Problem description
Make an exact copy of the records, and keep the pictures out of it.

Data for the task
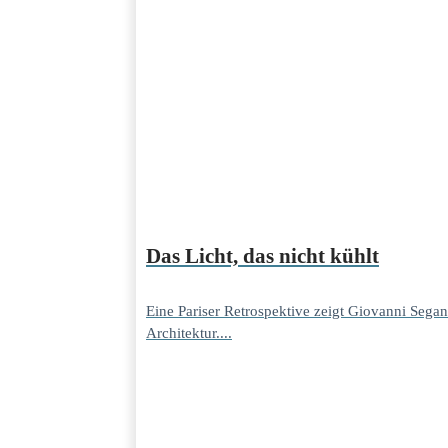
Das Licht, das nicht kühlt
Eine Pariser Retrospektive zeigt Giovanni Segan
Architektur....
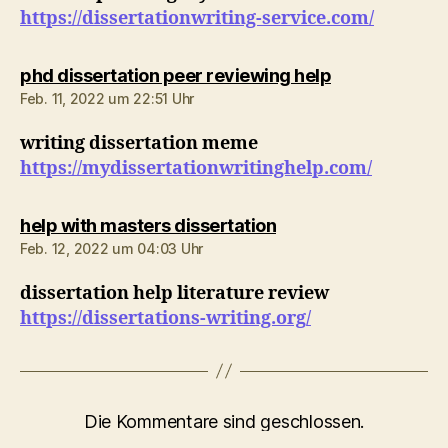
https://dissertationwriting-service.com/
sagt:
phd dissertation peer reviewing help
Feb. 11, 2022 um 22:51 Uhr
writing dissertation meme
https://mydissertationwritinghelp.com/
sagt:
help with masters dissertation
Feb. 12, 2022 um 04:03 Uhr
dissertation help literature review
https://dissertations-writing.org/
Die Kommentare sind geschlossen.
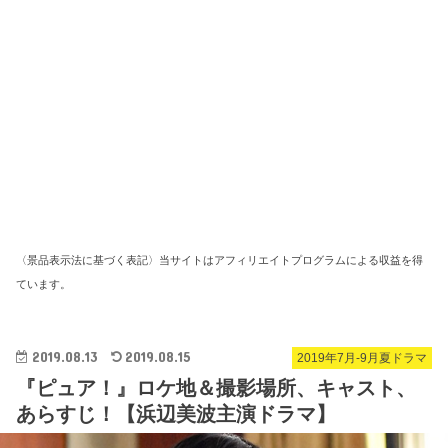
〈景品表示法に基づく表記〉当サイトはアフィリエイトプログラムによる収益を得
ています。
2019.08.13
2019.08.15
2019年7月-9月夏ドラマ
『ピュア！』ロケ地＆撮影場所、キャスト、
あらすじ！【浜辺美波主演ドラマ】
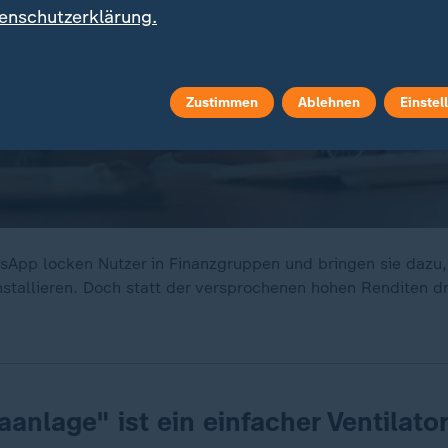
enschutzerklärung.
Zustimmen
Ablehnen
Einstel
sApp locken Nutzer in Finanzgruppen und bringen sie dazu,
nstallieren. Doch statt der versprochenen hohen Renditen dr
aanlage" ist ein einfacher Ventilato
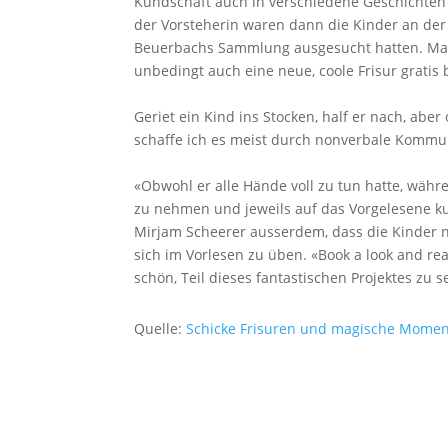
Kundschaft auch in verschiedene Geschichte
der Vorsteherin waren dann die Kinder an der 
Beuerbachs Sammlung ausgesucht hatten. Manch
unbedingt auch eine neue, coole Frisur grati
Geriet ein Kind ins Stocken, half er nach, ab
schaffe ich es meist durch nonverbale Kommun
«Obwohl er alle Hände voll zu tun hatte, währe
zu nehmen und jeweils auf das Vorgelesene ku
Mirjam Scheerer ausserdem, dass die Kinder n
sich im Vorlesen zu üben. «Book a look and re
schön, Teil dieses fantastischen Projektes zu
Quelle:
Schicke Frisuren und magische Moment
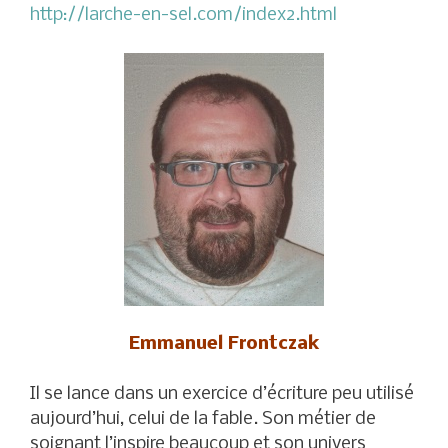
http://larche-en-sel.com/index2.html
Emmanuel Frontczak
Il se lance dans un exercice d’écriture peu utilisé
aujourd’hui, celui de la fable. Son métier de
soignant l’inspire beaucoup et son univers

Task output
Das Licht, das nicht kühlt
Eine Pariser Retrospektive zeigt Giovanni Segan
Architektur....
https://dissertationwriting-service.com/
sagt:
phd dissertation peer reviewing help
Feb. 11, 2022 um 22:51 Uhr
writing dissertation meme
https://mydissertationwritinghelp.com/
sagt:
help with masters dissertation
Feb. 12, 2022 um 04:03 Uhr
dissertation help literature review
https://dissertations-writing.org/
Die Kommentare sind geschlossen.
〈景品表示法に基づく表記〉当サイトはアフィリエイトプログラムによる収益を得
ています。
2019.08.13
2019.08.15
2019年7月-9月夏ドラマ
『ピュア！』ロケ地＆撮影場所、キャスト、
あらすじ！【浜辺美波主演ドラマ】
enschutzerklärung.
Zustimmen
Ablehnen
Einstel
sApp locken Nutzer in Finanzgruppen und bringen sie dazu,
nstallieren. Doch statt der versprochenen hohen Renditen dr
aanlage" ist ein einfacher Ventilato
Kundschaft auch in verschiedene Geschichte
der Vorsteherin waren dann die Kinder an der 
Beuerbachs Sammlung ausgesucht hatten. Manch
unbedingt auch eine neue, coole Frisur grati
Geriet ein Kind ins Stocken, half er nach, ab
schaffe ich es meist durch nonverbale Kommun
«Obwohl er alle Hände voll zu tun hatte, währe
zu nehmen und jeweils auf das Vorgelesene ku
Mirjam Scheerer ausserdem, dass die Kinder n
sich im Vorlesen zu üben. «Book a look and re
schön, Teil dieses fantastischen Projektes zu
Quelle:
Schicke Frisuren und magische Moment
http://larche-en-sel.com/index2.html
Emmanuel Frontczak
Il se lance dans un exercice d’écriture peu utilisé
aujourd’hui, celui de la fable. Son métier de
soignant l’inspire beaucoup et son univers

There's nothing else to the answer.